This is what I got when I tried to update that bug-ridden mess:  Now I'm dead in the water because an uninstall and a second try gave the same message.
Exit Code: 146

-------------------------------------- Summary --------------------------------------

- 2 fatal error(s), 0 error(s), 1 warnings(s)

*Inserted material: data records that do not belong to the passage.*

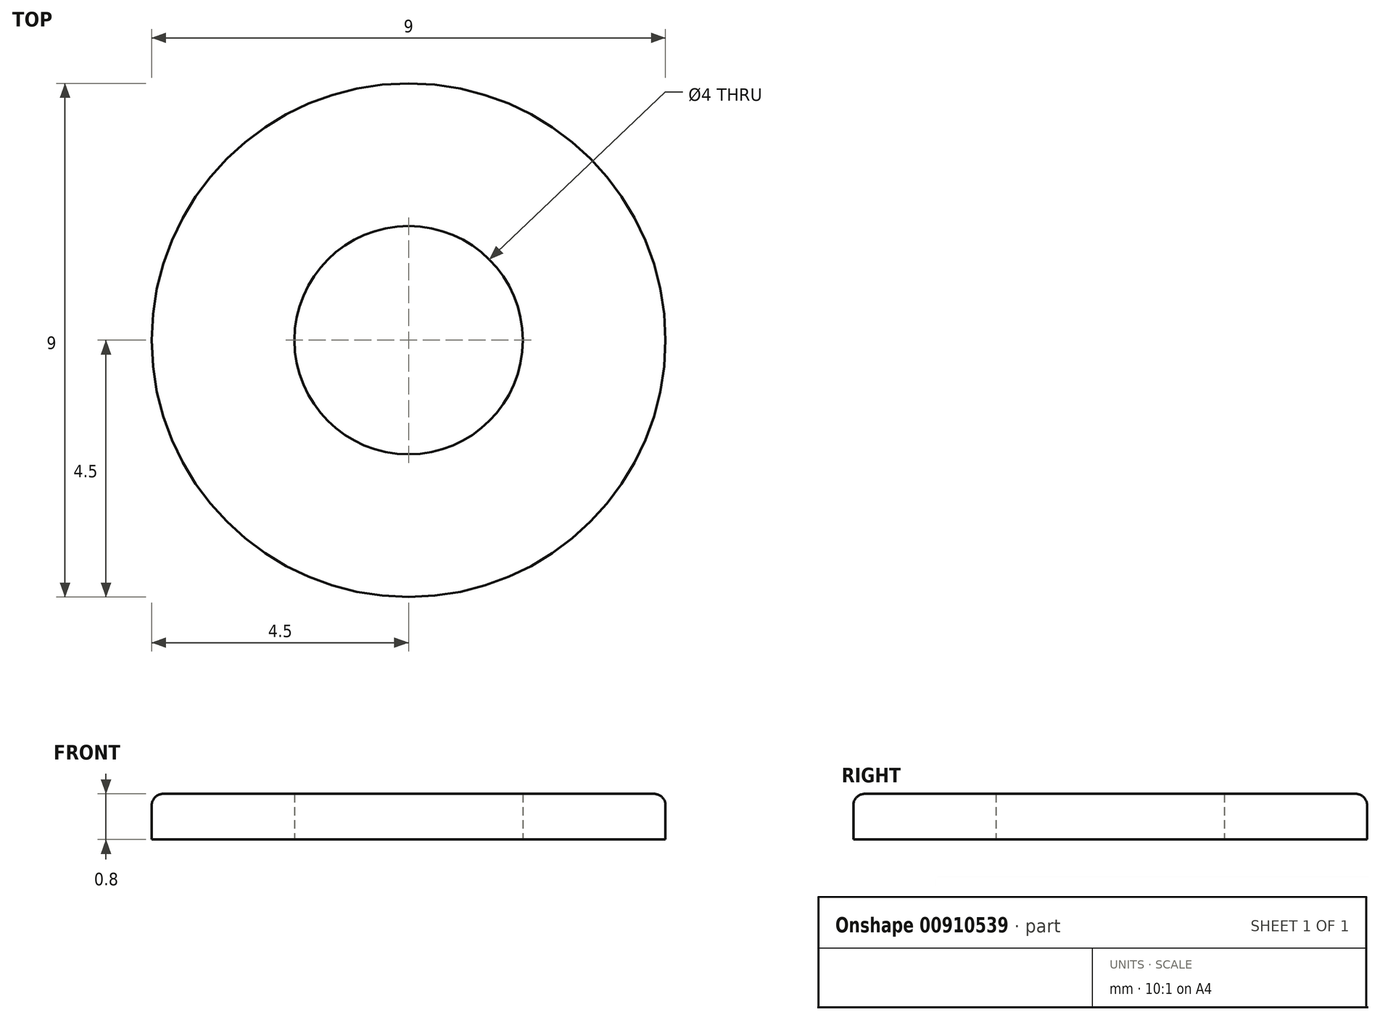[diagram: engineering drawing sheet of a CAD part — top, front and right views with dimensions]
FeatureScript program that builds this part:
annotation { "Feature Type Name" : "Feature", "Feature Type Description" : "" }
export const myFeature = defineFeature(function(context is Context, id is Id, definition is map)
    precondition{}
    {
        {
            var Q0;
            Q0=qCreatedBy(makeId("Top.planeOp"),FACE);
            var sketch = newSketch(context, id + "F0", { "sketchPlane" : qUnion([Q0])});
            skCircle(sketch, "E0", {"center": v(0, 0) * mm, "radius": 4.5 * mm});
            skCircle(sketch, "E1", {"center": v(0, 0) * mm, "radius": 2 * mm});
            skSolve(sketch);
        }
        {
            var Q0;
            Q0 = qSketchRegion(id + "F0", true);
            extrude(context, id + "F1", {"entities" : qUnion([Q0]), "depth" : .8 * mm, "offsetDistance" : 25 * mm});
        }
        {
            var Q0;
            Q0=makeQuery(id+"F1.opExtrude","CAP_EDGE",EDGE,{"disambiguationData":[OSD([sQuery(id+"F0.wireOp",EDGE,"E0")])],"isStart":false});
            fillet(context, id + "F2", {"entities" : qUnion([Q0]), "radius" : .2 * mm, "tangentPropagation" : true, "allowEdgeOverflow" : false});
        }
    });
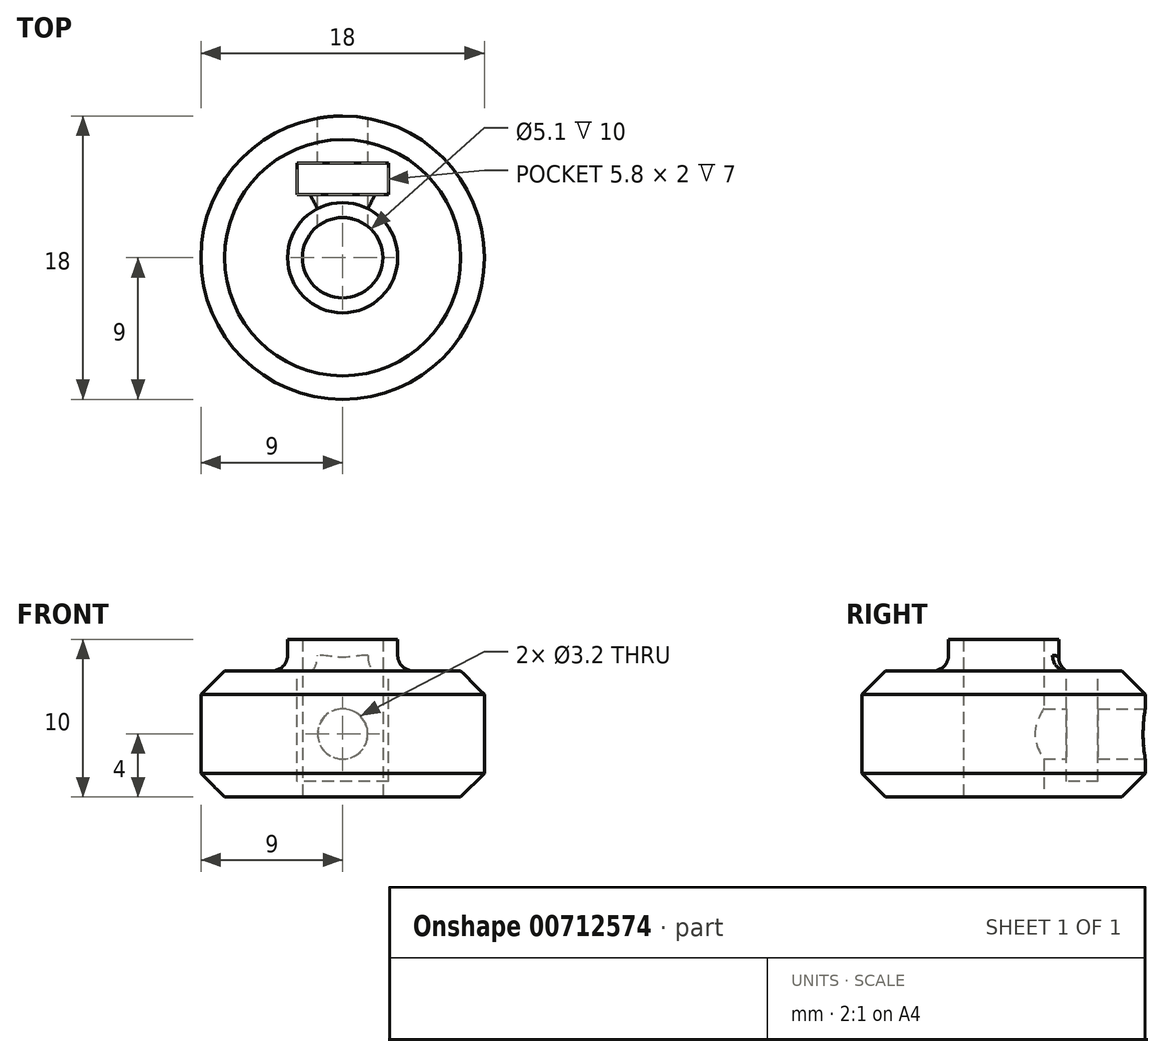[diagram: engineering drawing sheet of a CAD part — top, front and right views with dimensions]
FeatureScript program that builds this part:
annotation { "Feature Type Name" : "Feature", "Feature Type Description" : "" }
export const myFeature = defineFeature(function(context is Context, id is Id, definition is map)
    precondition{}
    {
        {
            var Q0;
            Q0=qCreatedBy(makeId("Front.planeOp"),FACE);
            var sketch = newSketch(context, id + "F0", { "sketchPlane" : qUnion([Q0])});
            skLineSegment(sketch, "E0", {"start": v(0, 0) * mm, "end": v(0, 20) * mm, "construction": true});
            skLineSegment(sketch, "E1", {"start": v(2.55, 0) * mm, "end": v(9, 0) * mm});
            skLineSegment(sketch, "E2", {"start": v(9, 0) * mm, "end": v(9, 8) * mm});
            skLineSegment(sketch, "E3", {"start": v(9, 8) * mm, "end": v(3.5, 8) * mm});
            skLineSegment(sketch, "E4", {"start": v(3.5, 8) * mm, "end": v(3.5, 10) * mm});
            skLineSegment(sketch, "E5", {"start": v(3.5, 10) * mm, "end": v(2.55, 10) * mm});
            skLineSegment(sketch, "E6", {"start": v(2.55, 10) * mm, "end": v(2.55, 0) * mm});
            skSolve(sketch);
        }
        {
            var Q0;
            Q0 = qSketchRegion(id + "F0", true);
            var Q1;
            Q1=sQuery(id+"F0.wireOp",EDGE,"E0");
            revolve(context, id + "F1", {"surfaceOperationType" : NewSurfaceOperationType.NEW, "entities" : qUnion([Q0]), "axis" : qUnion([Q1]), "revolveType" : RevolveType.FULL});
        }
        {
            var Q0;
            Q0=makeQuery(id+"F1.opRevolve","SWEPT_FACE",FACE,{"disambiguationData":[OSD([sQuery(id+"F0.wireOp",EDGE,"E3")])]});
            var sketch = newSketch(context, id + "F2", { "sketchPlane" : qUnion([Q0])});
            skLineSegment(sketch, "E7", {"start": v(0, 0) * mm, "end": v(0, 16.53) * mm, "construction": true});
            skLineSegment(sketch, "E8.bottom", {"start": v(2.9, 6) * mm, "end": v(-2.9, 6) * mm});
            skLineSegment(sketch, "E8.top", {"start": v(2.9, 4) * mm, "end": v(-2.9, 4) * mm});
            skLineSegment(sketch, "E8.left", {"start": v(2.9, 6) * mm, "end": v(2.9, 4) * mm});
            skLineSegment(sketch, "E8.right", {"start": v(-2.9, 6) * mm, "end": v(-2.9, 4) * mm});
            skPoint(sketch, "E8.middle", {"position": v(0, 5) * mm});
            skSolve(sketch);
        }
        {
            var Q0;
            Q0=makeQuery(id+"F2.imprint","IMPRINT",FACE,{"disambiguationData":[TD([[makeQuery(id+"F2.imprint","IMPRINT",EDGE,{"derivedFrom":sQuery(id+"F2.wireOp",EDGE,"E8.bottom")}),1.0]])]});
            extrude(context, id + "F3", {"entities" : qUnion([Q0]), "operationType" : NewBodyOperationType.REMOVE, "oppositeDirection" : true, "depth" : 7 * mm, "offsetDistance" : 25 * mm});
        }
        {
            var Q0;
            Q0=qCreatedBy(makeId("Front.planeOp"),FACE);
            cPlane(context, id + "F4", {"entities" : qUnion([Q0]), "cplaneType" : CPlaneType.OFFSET, "offset" : 10 * mm, "oppositeDirection" : true, "width" : 150 * mm, "height" : 150 * mm});
        }
        {
            var Q0;
            Q0=qCreatedBy(id+"F4.planeOp",FACE);
            var sketch = newSketch(context, id + "F5", { "sketchPlane" : qUnion([Q0])});
            skLineSegment(sketch, "E9", {"start": v(0, 0) * mm, "end": v(0, 8) * mm, "construction": true});
            skCircle(sketch, "E10", {"center": v(0, 4) * mm, "radius": 1.6 * mm});
            skSolve(sketch);
        }
        {
            var Q0;
            Q0=makeQuery(id+"F5.imprint","IMPRINT",FACE,{"disambiguationData":[TD([[makeQuery(id+"F5.imprint","IMPRINT",EDGE,{"derivedFrom":sQuery(id+"F5.wireOp",EDGE,"E10")}),1.0]])]});
            var Q1;
            Q1=makeQuery(id+"F1.opRevolve","SWEPT_FACE",FACE,{"disambiguationData":[OSD([sQuery(id+"F0.wireOp",EDGE,"E6")])]});
            extrude(context, id + "F6", {"entities" : qUnion([Q0]), "operationType" : NewBodyOperationType.REMOVE, "endBound" : BoundingType.UP_TO_SURFACE, "depth" : 25 * mm, "endBoundEntityFace" : qUnion([Q1]), "offsetDistance" : 25 * mm});
        }
        {
            var Q0;
            Q0=makeQuery(id+"F1.opRevolve","SWEPT_EDGE",EDGE,{"disambiguationData":[OSD([sQuery(id+"F0.wireOp",EDGE,"E2"),sQuery(id+"F0.wireOp",EDGE,"E3")])]});
            var Q1;
            Q1=makeQuery(id+"F1.opRevolve","SWEPT_EDGE",EDGE,{"disambiguationData":[OSD([sQuery(id+"F0.wireOp",EDGE,"E1"),sQuery(id+"F0.wireOp",EDGE,"E2")])]});
            chamfer(context, id + "F7", {"entities" : qUnion([Q0, Q1]), "width" : 1.5 * mm, "tangentPropagation" : true});
        }
        {
            var Q0;
            Q0=makeQuery(id+"F1.opRevolve","SWEPT_EDGE",EDGE,{"disambiguationData":[OSD([sQuery(id+"F0.wireOp",EDGE,"E3"),sQuery(id+"F0.wireOp",EDGE,"E4")])]});
            fillet(context, id + "F8", {"entities" : qUnion([Q0]), "radius" : 1 * mm, "tangentPropagation" : true, "allowEdgeOverflow" : false});
        }
    });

FATAL: Error (Code = 146) executing in command 'MoveFileCommand' for package: 'AdobeLightroom-mul', version:7.0.1.1142117

FATAL: Error occurred in install of package (Name: AdobeLightroom-mul Version: 7.0.1.1142117). Error code: '146'

WARN: Unable to move file at "C:\adobeTemp\ETRFA34.tmp\1\Adobe Lightroom Classic CC\CRLogTransport.exe" to "C:\Program Files\Adobe\Adobe Lightroom Classic CC\CRLogTransport.exe" Error 5 Access is denied.. Try setting correct permissions to the specified file/folder or parent folder, so that admin has rights to modify it.


----------



## Hal P Anderson (Oct 26, 2017)

Here's the exact "What's New" message:


 
"New informative bezels" I understand, but "includes the Histogram" doesn't tell me anything.


----------



## KBeat (Oct 27, 2017)

Hal P Anderson said:


> Here's the exact "What's New" message:
> View attachment 10007
> "New informative bezels" I understand, but "includes the Histogram" doesn't tell me anything.



Right, but do you actually see any "new informative bezels"? They bezels look the same as ever.


----------



## Hoggy (Oct 27, 2017)

Jerry Syder said:


> There was a histogram bug when using local adjustments, that the histogram was not updated while dragging the adjustment sliders. This may be that.



I think you could be on to something here..  I don't recall the histogram ever changing when using local adjustments - which I've always thought was odd.

Checking with 7.01, it now does.  It doesn't change until after I let go of mouse button or pen, but at least it changes now.

...  Of course there's always the chance I may be smoking too much of the local shrubbery, as well.


----------



## Victoria Bampton (Oct 27, 2017)

The bezels bit was a typo. As you can imagine, they're all up to their ears in it right now.


----------



## seanchandler067 (Oct 30, 2017)

Well my overlay info in loupe view (filename, etc) are all gone now - nice update/...


----------



## Hal P Anderson (Oct 30, 2017)

seanchandler067 said:


> Well my overlay info in loupe view (filename, etc) are all gone now



 Are you sure the Info Overlay fields didn't get set to 'None'? It works fine for me on Windows.


----------



## Woodbutcher (Oct 31, 2017)

seanchandler067 said:


> Well my overlay info in loupe view (filename, etc) are all gone now - nice update/...



Working fine on my mac.  Sierra and LR 7.01.


----------



## clee01l (Oct 31, 2017)

seanchandler067 said:


> Well my overlay info in loupe view (filename, etc) are all gone now - nice update/...


Have you checked to see if they are no longer registered OR did the overlay get toggled off?


----------